What it felt like to play Scarlett O’Hara
by Vivien Leigh
Appearing as Scarlett O’Hara in “Gone With The Wind” at the Alamance Theatre
A year has gone by since the night we stood watching the first scenes being made for “Gone With The Wind.” It was an awesome spectacle — whole blocks of sets being consumed by flames as buildings in old Atlanta burned, and I was a little confused by the grandeur of it and by what seemed to be a frightening confusion. That was the night I met Mr David O Selznick, the man who was producing “Gone With The Wind,” and who had yet to select a Scarlett O’Hara for the film.

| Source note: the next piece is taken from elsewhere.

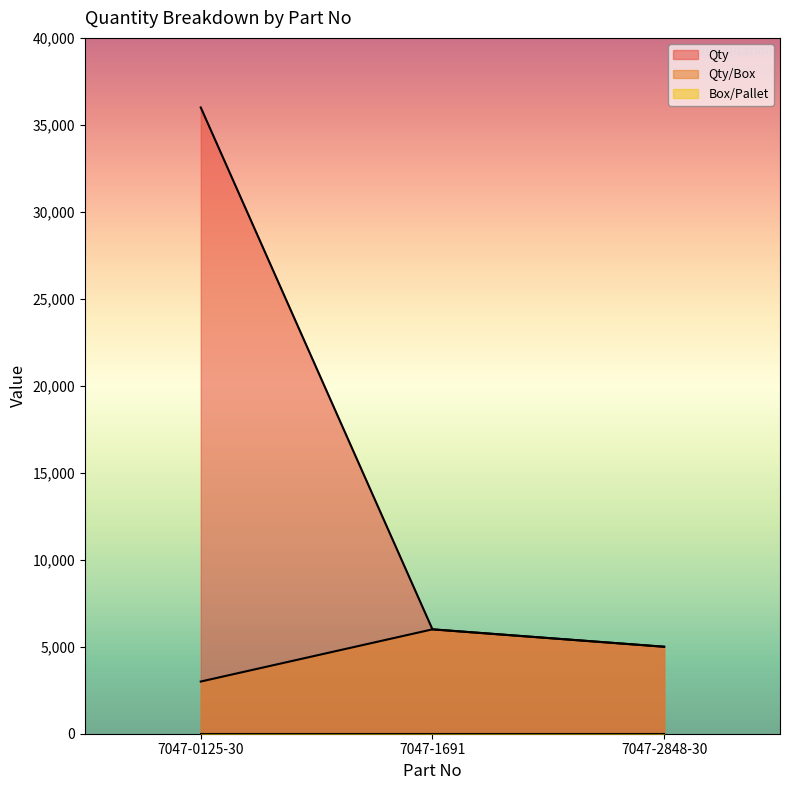

Is it true that Qty/Box equals 3228 at 7047-2848-30?

False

In retrospect, it seems to me that the fantastic quality of that tremendous fire, the confusion I felt and the feeling of loneliness in the midst of hundreds of people, was indicative of what was to come. I could not know then, of course, what lay ahead — and if someone had ventured to predict it, I probably would have passed it off as nonsense.

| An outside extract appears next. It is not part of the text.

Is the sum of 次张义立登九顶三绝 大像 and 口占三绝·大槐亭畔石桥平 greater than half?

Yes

The unexpected happened; it made me, for these months at least, and whether I wished it so or not, into the character known as Scarlett O’Hara. Now the difficulty is to view that character objectively. That it was a great role for any actress was obvious, yet I can truthfully say that I looked on Mr Selznick’s request that I test for Scarlett as something of a joke. There were dozens of girls testing, and I did not seriously consider the likelihood of actually playing the part.

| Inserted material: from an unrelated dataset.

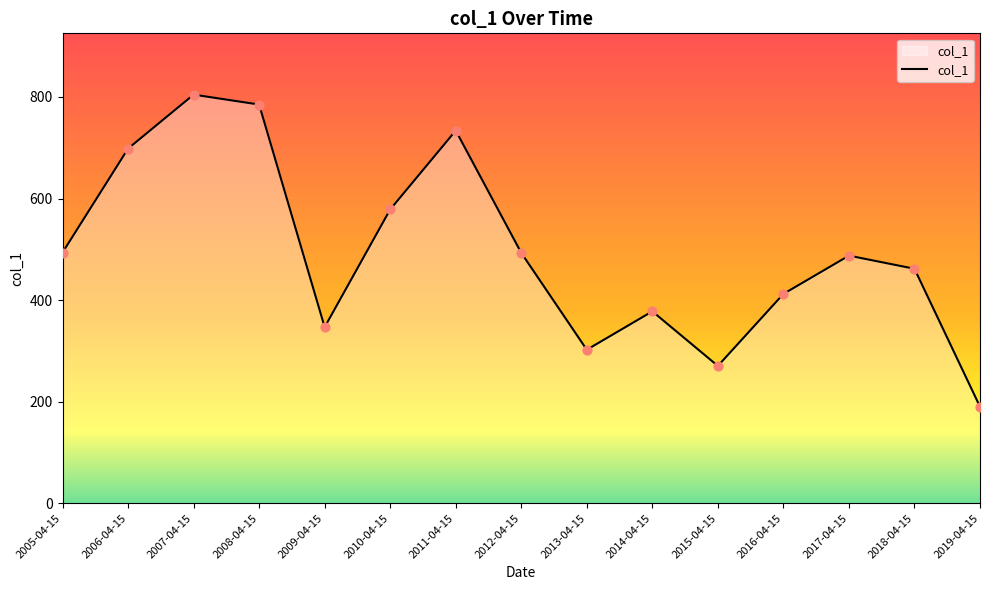

Between 2007-04-15 and 2018-04-15, which is larger?

2007-04-15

Yet once it was decided upon, I discovered that there was no joking about playing Scarlett. From then on, I was swept along as though by a powerful wave — it was Scarlett, Scarlett, Scarlett, night and day, month after month.
Perhaps the hardest days I spent, hard that is from the point of actual physical exertion, were during the time we made the scene where Scarlett struggles through the populace as it evacuates Atlanta.
Naturally this could not be done all in one continuous “take,” and so for what seemed like an eternity I dodged through the maze of traffic on Peachtree Street, timing myself to avoid galloping horses and thundering wagons.
And between each shot, the makeup man — he seemed to be everywhere at once — came running to wash my face, then dirty it up again to just the right shade of Georgia clay dust. I think he washed my face about twenty times in one day, and dusted me over with red dust after each washing.
Oddly enough, the scenes of physical strain were not so wearing as the emotional ones. One night we worked at the studio until about eleven o’clock, then went out to the country for a shot against the sunrise, when Scarlett falls to her knees in the run down fields of Tara and vows she’ll never be hungry again. The sun rose shortly after two am and I could not sleep, although I had a dressing room in a trailer. We made the shot and I arrived at home at about 4:30 am, yet I do not recall that I was so terribly tired.
Instead, I think of the day that Scarlett shoots the deserter, and I recall that after that nerve-wracking episode, both Olivia de Havilland, the wonderful Melanie of the film, and myself were on the verge of hysterics — not alone from the tenseness of the scene, but from the too realistic fall as the “dead” man went down the stairs before us.
Yet when the day came that meant the film was completed, I could not help feeling some little regret that our parts were done and that the cast and the crew — who were all so thoughtful and kind throughout — were breaking up. Clark Gable, Leslie Howard, Olivia de Havilland, Tom Mitchell, Barbara O’Neil — fine players all. We should see each other again, of course — but never again would we have the experience of playing in “Gone With The Wind!”